Nondisjunction occurs when chromosomes do not separate properly in anaphase of either meiosis or mitosis. Meiotic nondisjunction produces aneuploid gamete cells that either have an extra chromosome or lack a chromosome (see figure 3.13). After fertilization, the resulting offspring will be either trisomic or monosomic. Meiotic nondisjunction can occur during anaphase of either meiosis I or meiosis II.
- Meiosis I nondisjunction. During meiosis I nondisjunction, the chromosomes within a homologous pair fail to separate from each other and instead segregate into the same daughter cell. All gamete cells produced from meiosis I nondisjunction are aneuploid. These aneuploid gametes will produce 50% trisomic offspring and 50% monosomic offspring.
- Meiosis II nondisjunction. In meiosis II nondisjunction, meiosis I proceeds normally; however, nondisjunction occurs in one of the two daughter cells. During meiosis II nondisjunction, the sister chromatids that constitute one duplicated chromosome fail to separate from each other. Two of the resulting haploid gametes are normal, while two of the gametes are aneuploid. Collectively, these gametes will produce 50% normal offspring, 25% trisomic offspring, and 25% monosomic offspring.
The aneuploid human conditions described above (e.g., conventional Down syndrome, Klinefelter syndrome, Turner syndrome, etc.) are thought to be produced from either meiosis I or meiosis II nondisjunction.
On rare occasions, all chromosomes in a cell fail to separate properly during either meiosis I or II. This event is called complete nondisjunction and produces diploid gametes. If a diploid gamete fuses with a normal gamete, a triploid offspring is produced.
- What happens during meiosis I nondisjunction?
- Describe the four gametes produced by meiosis I nondisjunction.
- What happens during meiosis II nondisjunction?
- Describe the four gametes produced by meiosis II nondisjunction.
Nondisjunction can also occur during mitosis (mitotic nondisjunction). During mitotic nondisjunction, the sister chromatids that constitute one duplicated chromosome fail to separate from each other during anaphase. Mitotic nondisjunction produces one daughter cell with three copies of a particular chromosome (trisomic), while the other daughter cell has one copy of the chromosome (monosomic) (see figure 3.14). All future daughter cells produced from the trisomic cell will also be trisomic, whereas all daughter cells produced from the monosomic cell will be monosomic. As a result, mitotic nondisjunction produces a mosaic phenotype with some trisomic tissues in the body, while other tissues are monosomic.
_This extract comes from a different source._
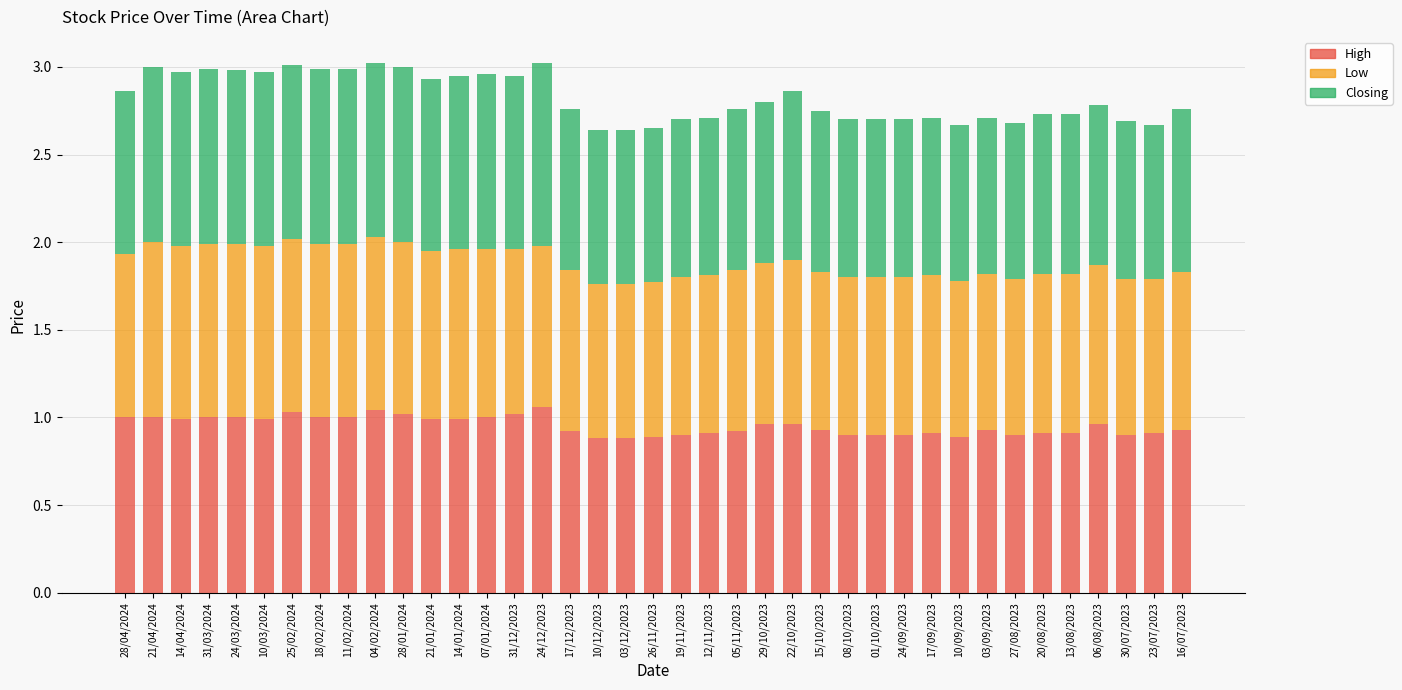

The High series shows 1.0 at 06/08/2023. True or false?

True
Sometimes chromosomes lose attachment to the mitotic spindle during anaphase. A detached chromosome is not retained in the nucleus, and is degraded by nucleases in the cytoplasm. This event produces one daughter cell with two copies of a particular chromosome (disomic), while the other daughter cell has one copy of the chromosome (monosomic). All future daughter cells produced from the monosomic cell will be monosomic. This failure of a chromosome to attach to the mitotic spindle also results in a mosaic phenotype.
- Describe the two processes that cause mitotic nondisjunction.
Fill in the Blanks:
- A _________________________ is a change in chromosome structure that produces an acentric fragment and a dicentric chromosome during meiosis.
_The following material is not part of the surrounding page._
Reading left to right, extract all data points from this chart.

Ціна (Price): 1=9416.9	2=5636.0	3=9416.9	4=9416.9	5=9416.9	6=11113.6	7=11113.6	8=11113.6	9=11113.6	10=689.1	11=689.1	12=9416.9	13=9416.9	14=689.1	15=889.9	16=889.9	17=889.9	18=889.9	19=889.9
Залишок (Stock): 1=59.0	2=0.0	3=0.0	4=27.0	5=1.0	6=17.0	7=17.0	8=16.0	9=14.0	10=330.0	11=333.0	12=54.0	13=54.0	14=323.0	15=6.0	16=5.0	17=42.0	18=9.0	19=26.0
- The disease ______________________ is caused by an inversion within the X chromosome.
- A(n) __________________ and a(n) _____________________ are two changes in chromosome structure that alter the amount of genetic information found on a chromosome.
- ___________ % of the gametes produced by a meiosis II nondisjunction event will result in trisomic offspring.
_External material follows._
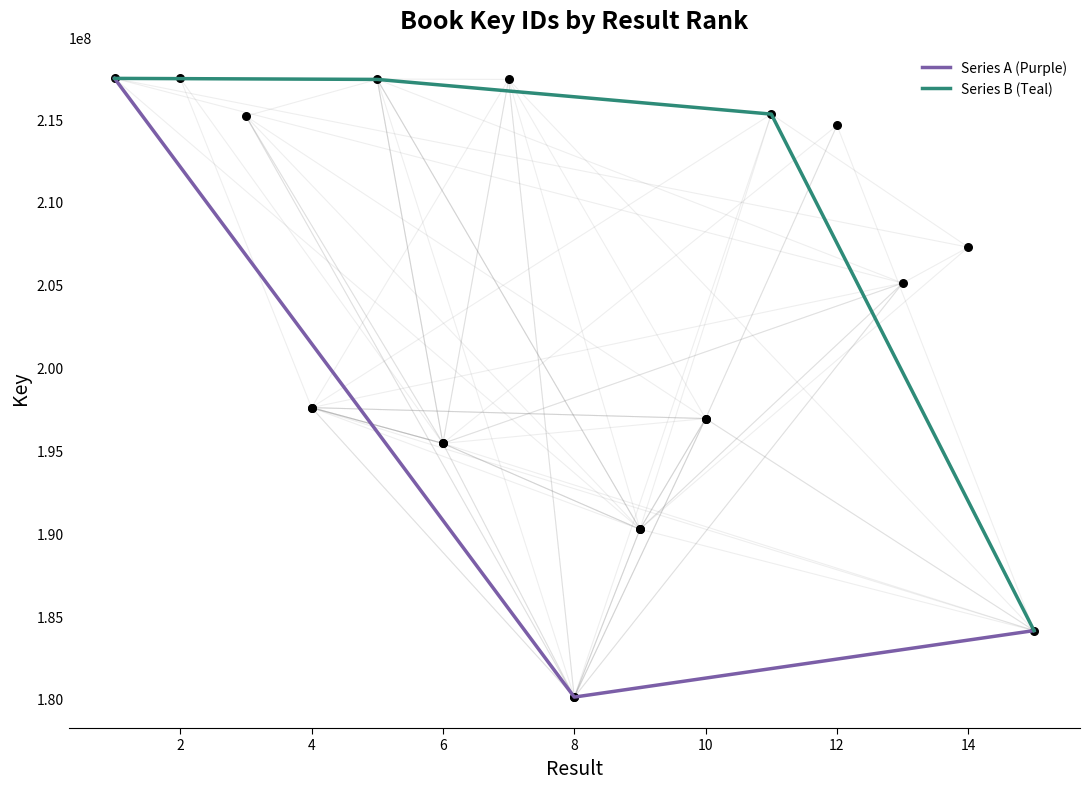

What is the change in value from 9 to 10?

+6679220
- A terminal deletion in chromosome _________ causes ___________________, a disease that results in a malformation of the glottis and larynx.
- Nondisjunction in _____________ can produce trisomic and monosomic somatic cells.
- The term _______________ can describe a cell with 2n-2 chromosomes.
- The globin gene family arose due to a __________________________ (name the chromosome mutation type).
- A ____________________ translocation involves only the acrocentric chromosomes.
- Reciprocal translocations of the __________________ segregation type result in two normal gametes and two translocation gametes.